Since then, thousands of Messengers have been shared with the local people. In an area roughly the size of the state of Georgia, the Persecution Project partners with about 400 pastors, and hundreds more evangelists. These Christian leaders walk or ride donkeys—a small number have motorbikes—to canvass the region with biblical instruction, leaving Messengers behind to encourage the church during the in-between times.
“Like most of the indigenous tribes around the world, they’re used to hearing stories being told over campfires and things like that,” says Ed Lyons, Director of Ministry Advancement and Field Services at PPF. “They process really well with audio learning. These audio Bibles are just fantastic.” The Nuba live within an agricultural society, raising crops, cows, and goats. The women farm, the men hunt, the boys manage the animals, and the girls fetch water from the local boreholes. There are no paved roads or electricity. Many locations have simple church structures for the community to gather, and in more remote areas, church meetings are held under a tree or at a large boulder used as a landmark.
The Nuba pastors are an organized and cooperative force in the region. They are well-acquainted with the people of their communities and provide tickets to those with the most need. Those tickets can be redeemed within church distribution events for things like tarps, relief packs, women’s hygiene kits, and a Messenger.
And with great joy, many of their Muslim neighbors, who live to the east and west, are receiving Messengers and coming to faith in Christ. “A lot of the Muslims are wanting these audio Bibles because they're trying to perfect their Arabic,” says Lyons. “They speak kind of a watered-down Juba, of the Sudanese Arabic. They want a higher Arabic that is spoken, say, in Egypt or in the Middle East.” Then as they listen, they hear the truth, and see that there's a great difference between the teachings of the Qur’an and the teachings of Jesus Christ. “Their eyes are opening up,” says Lyons. “It’s powerful.”

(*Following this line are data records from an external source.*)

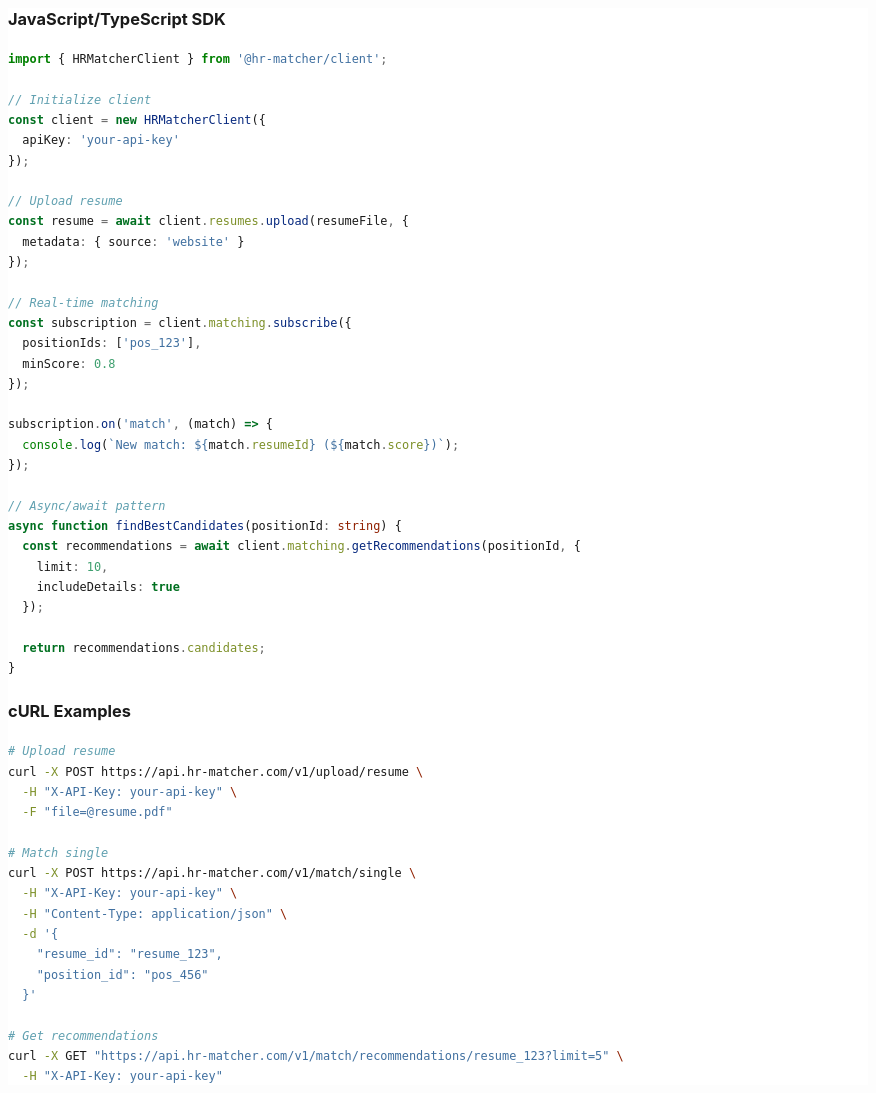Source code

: ### JavaScript/TypeScript SDK

```typescript
import { HRMatcherClient } from '@hr-matcher/client';

// Initialize client
const client = new HRMatcherClient({
  apiKey: 'your-api-key'
});

// Upload resume
const resume = await client.resumes.upload(resumeFile, {
  metadata: { source: 'website' }
});

// Real-time matching
const subscription = client.matching.subscribe({
  positionIds: ['pos_123'],
  minScore: 0.8
});

subscription.on('match', (match) => {
  console.log(`New match: ${match.resumeId} (${match.score})`);
});

// Async/await pattern
async function findBestCandidates(positionId: string) {
  const recommendations = await client.matching.getRecommendations(positionId, {
    limit: 10,
    includeDetails: true
  });
  
  return recommendations.candidates;
}
```

### cURL Examples

```bash
# Upload resume
curl -X POST https://api.hr-matcher.com/v1/upload/resume \
  -H "X-API-Key: your-api-key" \
  -F "file=@resume.pdf"

# Match single
curl -X POST https://api.hr-matcher.com/v1/match/single \
  -H "X-API-Key: your-api-key" \
  -H "Content-Type: application/json" \
  -d '{
    "resume_id": "resume_123",
    "position_id": "pos_456"
  }'

# Get recommendations
curl -X GET "https://api.hr-matcher.com/v1/match/recommendations/resume_123?limit=5" \
  -H "X-API-Key: your-api-key"
```

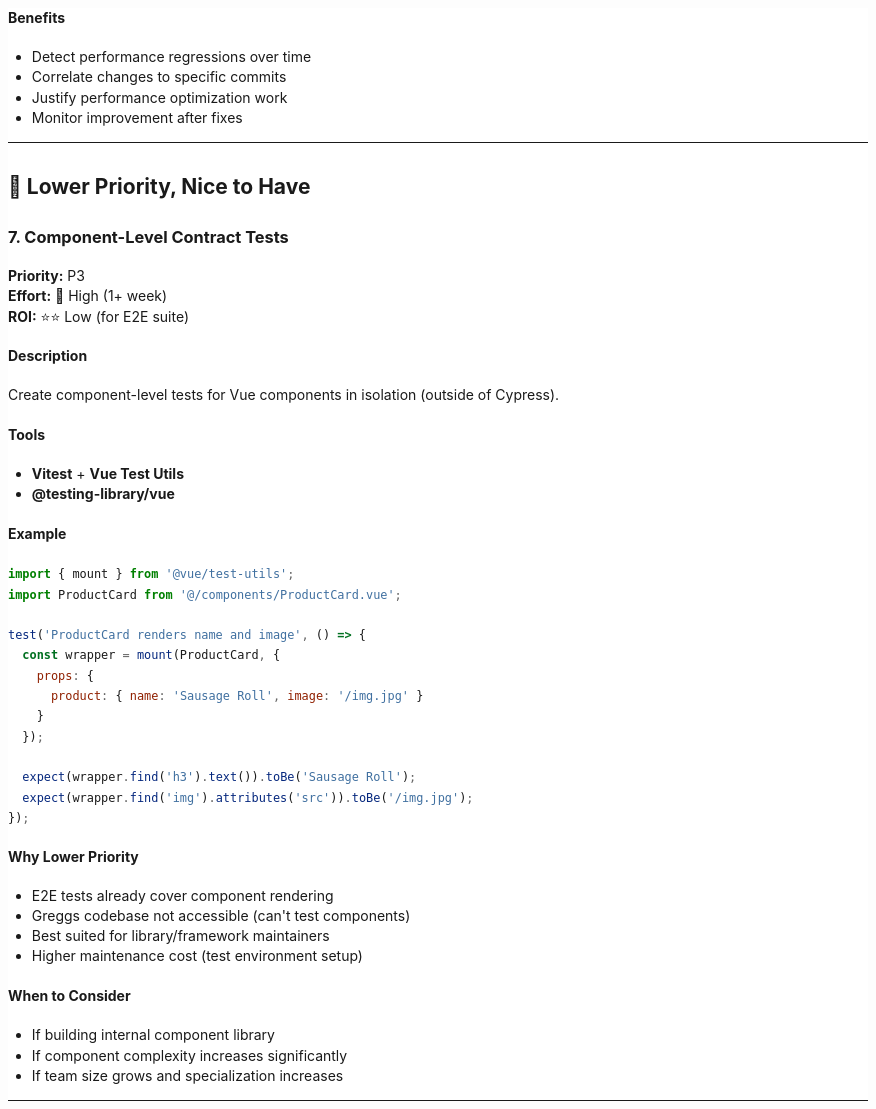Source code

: #### Benefits
- Detect performance regressions over time
- Correlate changes to specific commits
- Justify performance optimization work
- Monitor improvement after fixes

---

## 🔧 Lower Priority, Nice to Have

### 7. Component-Level Contract Tests

**Priority:** P3  
**Effort:** 🔴 High (1+ week)  
**ROI:** ⭐⭐ Low (for E2E suite)

#### Description
Create component-level tests for Vue components in isolation (outside of Cypress).

#### Tools
- **Vitest** + **Vue Test Utils**
- **@testing-library/vue**

#### Example
```javascript
import { mount } from '@vue/test-utils';
import ProductCard from '@/components/ProductCard.vue';

test('ProductCard renders name and image', () => {
  const wrapper = mount(ProductCard, {
    props: {
      product: { name: 'Sausage Roll', image: '/img.jpg' }
    }
  });
  
  expect(wrapper.find('h3').text()).toBe('Sausage Roll');
  expect(wrapper.find('img').attributes('src')).toBe('/img.jpg');
});
```

#### Why Lower Priority
- E2E tests already cover component rendering
- Greggs codebase not accessible (can't test components)
- Best suited for library/framework maintainers
- Higher maintenance cost (test environment setup)

#### When to Consider
- If building internal component library
- If component complexity increases significantly
- If team size grows and specialization increases

---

The roots of Christianity in Sudan go back many centuries, but that heritage had been lost through hundreds of years of invasions and forced conversions to Islam. But the people have not forgotten their Christian background. As the Scriptures have been reintroduced to the area, it has made them curious about what their ancestors once believed. Now with the Messengers blanketing the Nuba regions, there are more and more people who are returning to the saving power of Christ to lead them in hope and peace.
Wait for the Lord;
Be strong and let your heart take courage;
Yes, wait for the Lord.
Through your partnership, the good news of Jesus Christ is going where it’s needed most. Through the tools of the Messenger Lab, we’re reaching the lost, making disciples, and equipping pastors and Christian leaders as they obey the Great Commission.